Cases identified and referred to as appropriate for Heart of Safety, will go through a rigorous restorative justice conferencing process overseen by a trained facilitator and consisting of four stages. First, the facilitator informs potential participants of the process and allows them to determine if they consent to remain in the process. Next, the facilitator carries out individual conversations with both the respondent(s) and person(s) harmed to listen to their experiences, establish their individual needs, and determine when they are ready for a joint meeting. Next, should the parties agree, the facilitator helps them draft a mutually agreed-upon written restoration plan. Lastly, the facilitator follows up with participants to ensure they are satisfied and that the restoration plan has been completed. If the restorative justice process is unsuccessful in resolving a case, the Office of the Commonwealth’s Attorney retains the option of initiating prosecution.

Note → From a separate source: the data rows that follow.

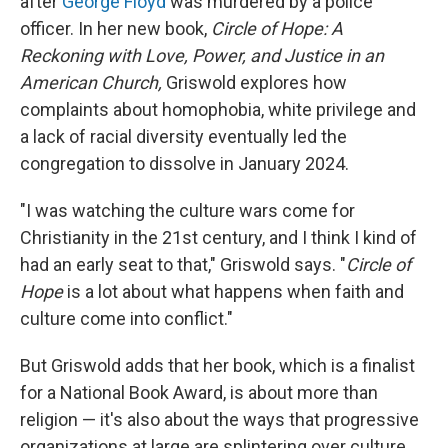
after
George Floyd
was murdered by a police
officer. In her new book,
Circle of Hope: A
Reckoning with Love, Power, and Justice in an
American Church,
Griswold explores how
complaints about homophobia, white privilege and
a lack of racial diversity eventually led the
congregation to dissolve in January 2024.
"I was watching the culture wars come for
Christianity in the 21st century, and I think I kind of
had an early seat to that," Griswold says. "
Circle of
Hope
is a lot about what happens when faith and
culture come into conflict."
But Griswold adds that her book, which is a finalist
for a National Book Award, is about more than
religion — it's also about the ways that progressive
organizations at large are splintering over culture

“Restorative Arlington’s Heart of Safety program will provide a great new option for diverting some youth from the traditional court process,” said Court Services Unit Director Earl Conklin. “It is an alternative model that has proven successful for both the youth and those who have been harmed.”
“Punishment often makes the problem worse, particularly when it arises from unmet basic needs, a lack of skills, or a history of trauma in young people,” said Arlington resident and co-founder of the Coalition for Trauma Informed Schools, Juliet Hiznay. “Heart of Safety facilitates communication and enables community members to identify root causes of harm while developing meaningful solutions in response to these harmful acts.”
“Mass incarceration is one of the greatest civil rights injustices of our era,” said NAACP Vice President Mike Hemminger. “The implementation of this research-based program will surely have life changing results for those who have interactions with our current punitive legal system.”
“I have seen how the legal system traumatizes people with punishment, which is different from accountability, while the needs of the people affected by their actions have gone unmet,” said Liane Rozzell, who started the Restorative Arlington initiative during 2020 while on loan from the Annie E. Casey Foundation. “Through Heart of Safety, people will have a chance to take real accountability through acknowledgement, remorse and
repair, including becoming people who won't repeat that harm.”
“I see restorative practices as effectively changing the mindset around how victims and those who harmed them interact in a way that brings healing to both parties,” said Arlington Civic Federation President Allan Gajadhar. “More importantly, it does so in a way that does not perpetuate the harm with punishment and revenge cycles that perpetuate the underlying socioeconomic contributors to harmful behaviors.”
“At the Annie E. Casey Foundation, we are committed to improving community safety so that all children, youth, and families have the opportunity to thrive,” said Jaquita Monroe. “Arlington’s Heart of Safety aligns with positive youth development principles and focuses on reducing the disparities we see in justice systems across the country. We’re pleased to have supported the development of this program and we look forward to seeing great results.”
Commonwealth’s Attorney Parisa Dehghani-Tafti said, “Heart of Safety is about survivors’ rights, youth rehabilitation, and crime prevention. For survivors, it’s the peace of mind of taking charge of their recovery. For young people, it’s a second chance to make right what they did wrong. And for the community, it’s an investment in crime prevention.”
The establishment of Heart of Safety represents the culmination of two years of hard work led by Restorative Arlington and thousands of volunteer hours on behalf of system partners, victims of crimes, formerly incarcerated persons, and community stakeholders, including teens and young adults.
Restorative Arlington is actively working with Arlington Public Schools to sign a separate agreement that creates a referral pathway to allow schools to directly refer students to Heart of Safety. Establishing this pathway will allow schools to hold students who have caused harm accountable while preventing them from entering the criminal legal system entirely.